## Problem
Put the lines of the items below into a numbered list, dropping blank lines and leaving out the pictures.

## The data
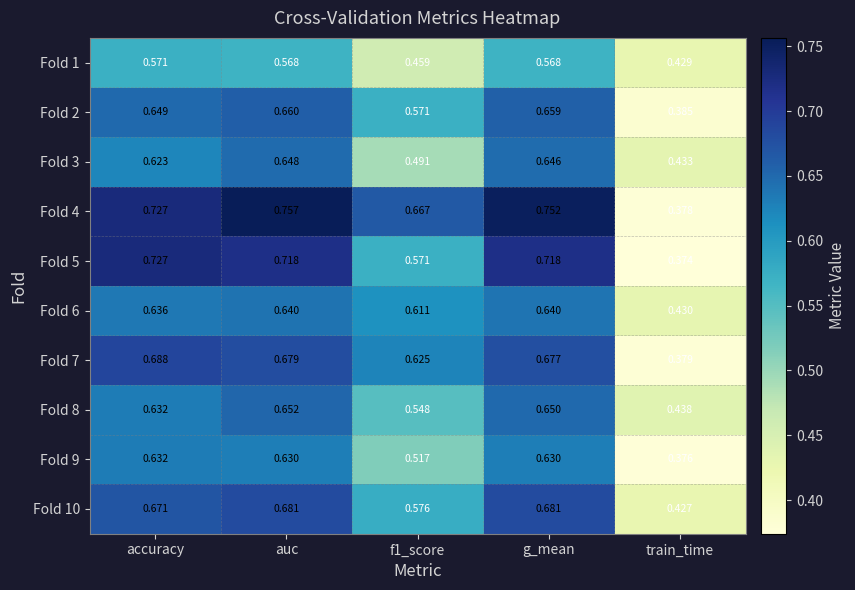

At which label does Fold 2 reach its minimum?

train_time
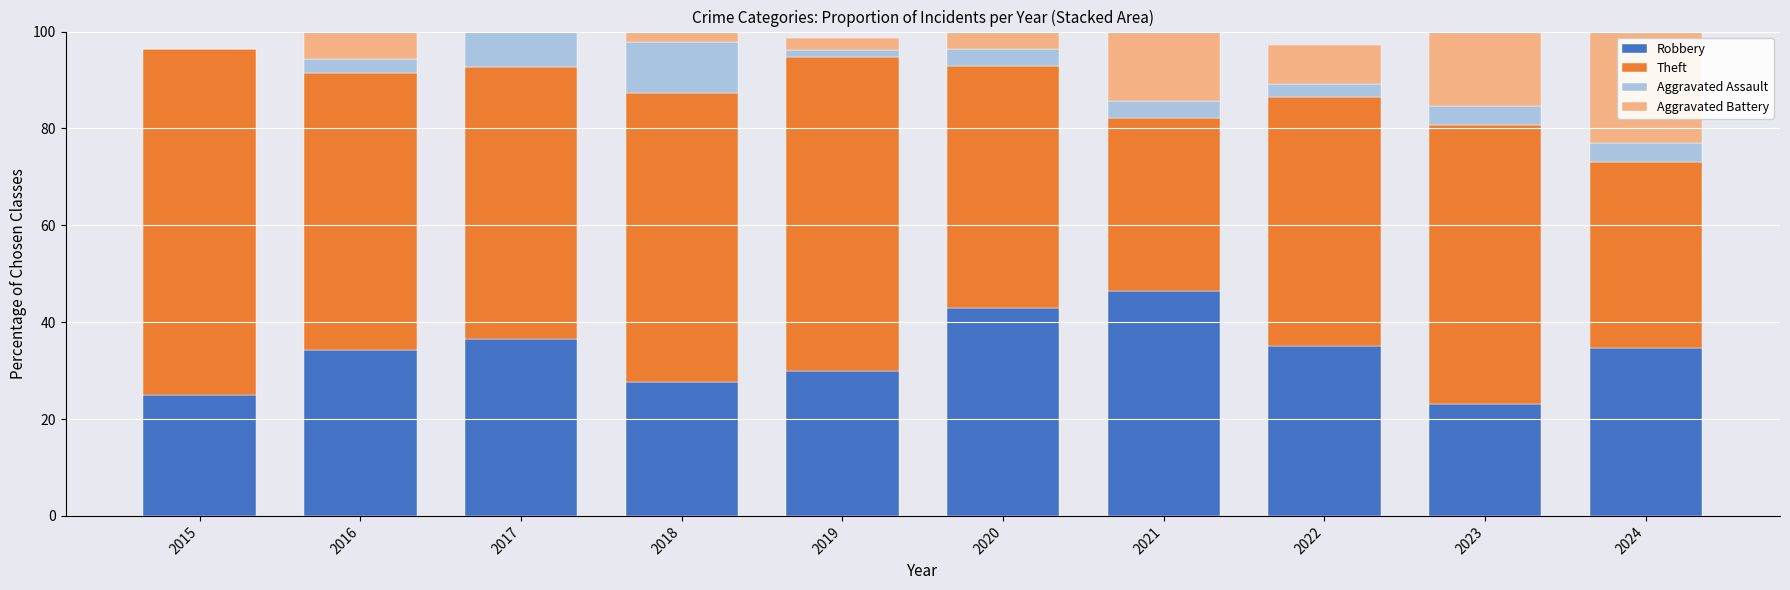

What is the sum of all Robbery values?

335.5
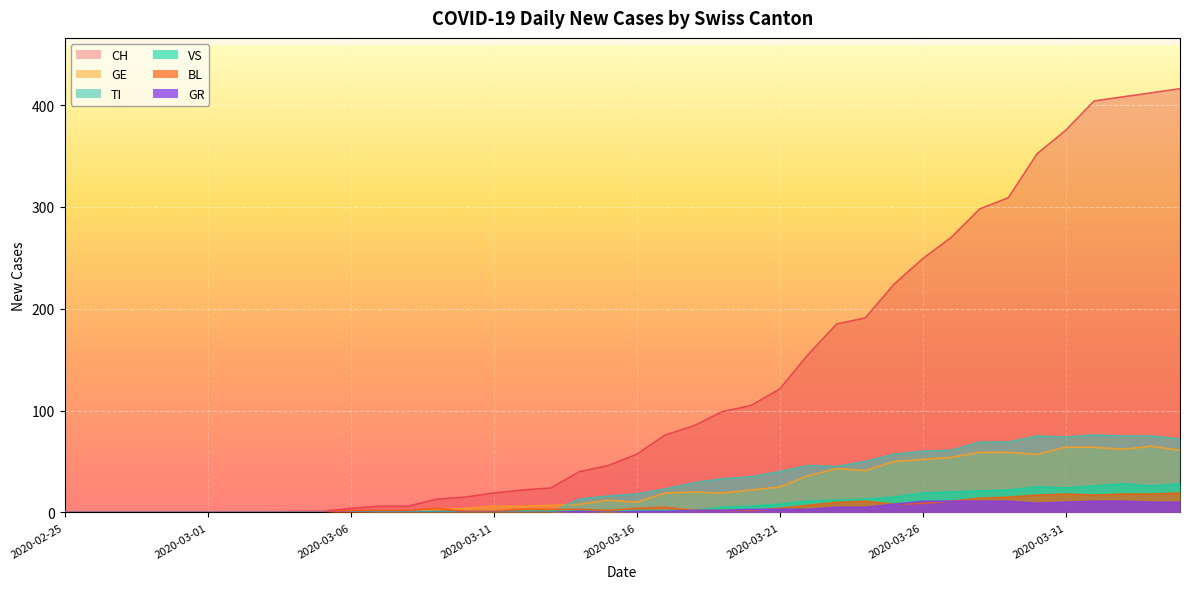

In TI, how many points are lower than both neighbors (excluding endpoints)?

2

## Answer for the task
1. At which label does Fold 2 reach its minimum?
2. train_time
3. What is the sum of all Robbery values?
4. 335.5
5. In TI, how many points are lower than both neighbors (excluding endpoints)?
6. 2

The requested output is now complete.